In short, the results above was worst off than the previous results.

I think that the this issue came from the lack of data. If I had more examples of people using “can meh” or “can lah”, the phrase model would have picked up these bigrams without having me set a low threshold. 0.5 threshold is really low in my opinion.
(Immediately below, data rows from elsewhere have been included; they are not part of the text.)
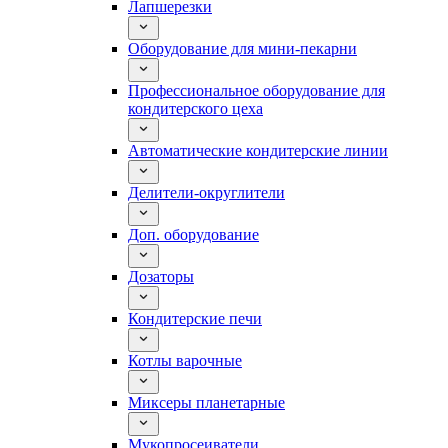
Лапшерезки
Оборудование для мини-пекарни
Профессиональное оборудование для
кондитерского цеха
Автоматические кондитерские линии
Делители-округлители
Доп. оборудование
Дозаторы
Кондитерские печи
Котлы варочные
Миксеры планетарные
Мукопросеиватели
I caught too many false positives.

Rubbish in, rubbish out right? This was exactly what happened here.

Future Works

As you can imagine, I still have ways to go in tuning my model to get decent Singlish word embeddings for my future works.

What I would do differently is this:

  1. Recode my scripts to run distributed. Or better yet, code to run in a GPU. This will allow me to run on a much larger corpus i.e. the whole of Hardware Zone and not just one thread of it.
  2. Train a better phrase model. i.e. the PMI portion.

For now, I will keep the word embeddings for the first model.